Your task:
Here is a listing; restate all of it exactly.
*** Task input ***
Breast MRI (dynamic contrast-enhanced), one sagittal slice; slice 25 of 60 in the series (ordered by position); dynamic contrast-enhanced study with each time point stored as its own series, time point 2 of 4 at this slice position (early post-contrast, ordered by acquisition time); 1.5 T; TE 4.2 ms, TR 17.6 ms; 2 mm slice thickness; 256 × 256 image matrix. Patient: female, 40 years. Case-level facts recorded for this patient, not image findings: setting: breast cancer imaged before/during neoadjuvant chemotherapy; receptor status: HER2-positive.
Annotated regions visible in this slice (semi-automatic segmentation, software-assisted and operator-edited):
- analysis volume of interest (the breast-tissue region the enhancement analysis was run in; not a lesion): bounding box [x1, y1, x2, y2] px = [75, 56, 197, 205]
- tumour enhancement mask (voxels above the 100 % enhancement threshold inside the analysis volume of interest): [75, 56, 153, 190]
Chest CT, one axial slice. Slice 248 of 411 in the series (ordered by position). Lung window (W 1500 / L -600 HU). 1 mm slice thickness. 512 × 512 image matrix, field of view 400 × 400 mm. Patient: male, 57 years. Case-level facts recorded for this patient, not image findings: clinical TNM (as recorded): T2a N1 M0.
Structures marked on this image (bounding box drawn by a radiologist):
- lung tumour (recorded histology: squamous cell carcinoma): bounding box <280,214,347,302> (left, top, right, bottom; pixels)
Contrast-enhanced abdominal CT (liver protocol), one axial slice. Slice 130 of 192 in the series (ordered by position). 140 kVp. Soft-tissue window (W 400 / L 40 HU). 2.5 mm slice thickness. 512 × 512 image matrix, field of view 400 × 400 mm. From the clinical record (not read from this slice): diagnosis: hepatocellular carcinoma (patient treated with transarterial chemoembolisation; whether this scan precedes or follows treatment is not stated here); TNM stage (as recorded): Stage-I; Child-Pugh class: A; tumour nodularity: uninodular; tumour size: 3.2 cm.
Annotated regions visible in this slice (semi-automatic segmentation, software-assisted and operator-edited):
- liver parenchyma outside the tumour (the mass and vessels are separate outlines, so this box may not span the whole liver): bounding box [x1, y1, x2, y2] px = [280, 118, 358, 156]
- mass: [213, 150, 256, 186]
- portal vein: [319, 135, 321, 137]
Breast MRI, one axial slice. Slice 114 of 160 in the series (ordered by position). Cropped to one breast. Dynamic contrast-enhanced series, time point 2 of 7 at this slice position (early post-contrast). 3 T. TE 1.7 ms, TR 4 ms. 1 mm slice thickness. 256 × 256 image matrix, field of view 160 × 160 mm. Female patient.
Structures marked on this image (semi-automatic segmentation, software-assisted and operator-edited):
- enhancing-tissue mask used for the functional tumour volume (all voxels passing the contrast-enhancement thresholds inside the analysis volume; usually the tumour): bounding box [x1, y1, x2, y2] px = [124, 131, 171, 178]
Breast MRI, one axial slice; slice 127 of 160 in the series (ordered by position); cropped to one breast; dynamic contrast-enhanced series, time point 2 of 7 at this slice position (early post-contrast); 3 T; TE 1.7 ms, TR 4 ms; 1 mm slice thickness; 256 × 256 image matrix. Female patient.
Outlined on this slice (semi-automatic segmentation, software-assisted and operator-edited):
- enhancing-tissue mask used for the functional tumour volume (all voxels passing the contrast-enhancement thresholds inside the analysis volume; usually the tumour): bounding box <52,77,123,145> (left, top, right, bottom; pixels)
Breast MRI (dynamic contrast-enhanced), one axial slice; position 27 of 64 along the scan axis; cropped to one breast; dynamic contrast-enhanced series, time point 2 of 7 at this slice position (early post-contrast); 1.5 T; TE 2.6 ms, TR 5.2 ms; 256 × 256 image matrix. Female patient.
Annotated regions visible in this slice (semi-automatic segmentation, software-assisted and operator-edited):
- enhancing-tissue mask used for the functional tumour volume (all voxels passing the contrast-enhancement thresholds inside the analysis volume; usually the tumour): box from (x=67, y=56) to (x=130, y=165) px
***
Completed exercise:
Breast MRI (dynamic contrast-enhanced), one sagittal slice; slice 25 of 60 in the series (ordered by position); dynamic contrast-enhanced study with each time point stored as its own series, time point 2 of 4 at this slice position (early post-contrast, ordered by acquisition time); 1.5 T; TE 4.2 ms, TR 17.6 ms; 2 mm slice thickness; 256 × 256 image matrix. Patient: female, 40 years. Case-level facts recorded for this patient, not image findings: setting: breast cancer imaged before/during neoadjuvant chemotherapy; receptor status: HER2-positive.
Annotated regions visible in this slice (semi-automatic segmentation, software-assisted and operator-edited):
- analysis volume of interest (the breast-tissue region the enhancement analysis was run in; not a lesion): bounding box [x1, y1, x2, y2] px = [75, 56, 197, 205]
- tumour enhancement mask (voxels above the 100 % enhancement threshold inside the analysis volume of interest): [75, 56, 153, 190]
Chest CT, one axial slice. Slice 248 of 411 in the series (ordered by position). Lung window (W 1500 / L -600 HU). 1 mm slice thickness. 512 × 512 image matrix, field of view 400 × 400 mm. Patient: male, 57 years. Case-level facts recorded for this patient, not image findings: clinical TNM (as recorded): T2a N1 M0.
Structures marked on this image (bounding box drawn by a radiologist):
- lung tumour (recorded histology: squamous cell carcinoma): bounding box <280,214,347,302> (left, top, right, bottom; pixels)
Contrast-enhanced abdominal CT (liver protocol), one axial slice. Slice 130 of 192 in the series (ordered by position). 140 kVp. Soft-tissue window (W 400 / L 40 HU). 2.5 mm slice thickness. 512 × 512 image matrix, field of view 400 × 400 mm. From the clinical record (not read from this slice): diagnosis: hepatocellular carcinoma (patient treated with transarterial chemoembolisation; whether this scan precedes or follows treatment is not stated here); TNM stage (as recorded): Stage-I; Child-Pugh class: A; tumour nodularity: uninodular; tumour size: 3.2 cm.
Annotated regions visible in this slice (semi-automatic segmentation, software-assisted and operator-edited):
- liver parenchyma outside the tumour (the mass and vessels are separate outlines, so this box may not span the whole liver): bounding box [x1, y1, x2, y2] px = [280, 118, 358, 156]
- mass: [213, 150, 256, 186]
- portal vein: [319, 135, 321, 137]
Breast MRI, one axial slice. Slice 114 of 160 in the series (ordered by position). Cropped to one breast. Dynamic contrast-enhanced series, time point 2 of 7 at this slice position (early post-contrast). 3 T. TE 1.7 ms, TR 4 ms. 1 mm slice thickness. 256 × 256 image matrix, field of view 160 × 160 mm. Female patient.
Structures marked on this image (semi-automatic segmentation, software-assisted and operator-edited):
- enhancing-tissue mask used for the functional tumour volume (all voxels passing the contrast-enhancement thresholds inside the analysis volume; usually the tumour): bounding box [x1, y1, x2, y2] px = [124, 131, 171, 178]
Breast MRI, one axial slice; slice 127 of 160 in the series (ordered by position); cropped to one breast; dynamic contrast-enhanced series, time point 2 of 7 at this slice position (early post-contrast); 3 T; TE 1.7 ms, TR 4 ms; 1 mm slice thickness; 256 × 256 image matrix. Female patient.
Outlined on this slice (semi-automatic segmentation, software-assisted and operator-edited):
- enhancing-tissue mask used for the functional tumour volume (all voxels passing the contrast-enhancement thresholds inside the analysis volume; usually the tumour): bounding box <52,77,123,145> (left, top, right, bottom; pixels)
Breast MRI (dynamic contrast-enhanced), one axial slice; position 27 of 64 along the scan axis; cropped to one breast; dynamic contrast-enhanced series, time point 2 of 7 at this slice position (early post-contrast); 1.5 T; TE 2.6 ms, TR 5.2 ms; 256 × 256 image matrix. Female patient.
Annotated regions visible in this slice (semi-automatic segmentation, software-assisted and operator-edited):
- enhancing-tissue mask used for the functional tumour volume (all voxels passing the contrast-enhancement thresholds inside the analysis volume; usually the tumour): box from (x=67, y=56) to (x=130, y=165) px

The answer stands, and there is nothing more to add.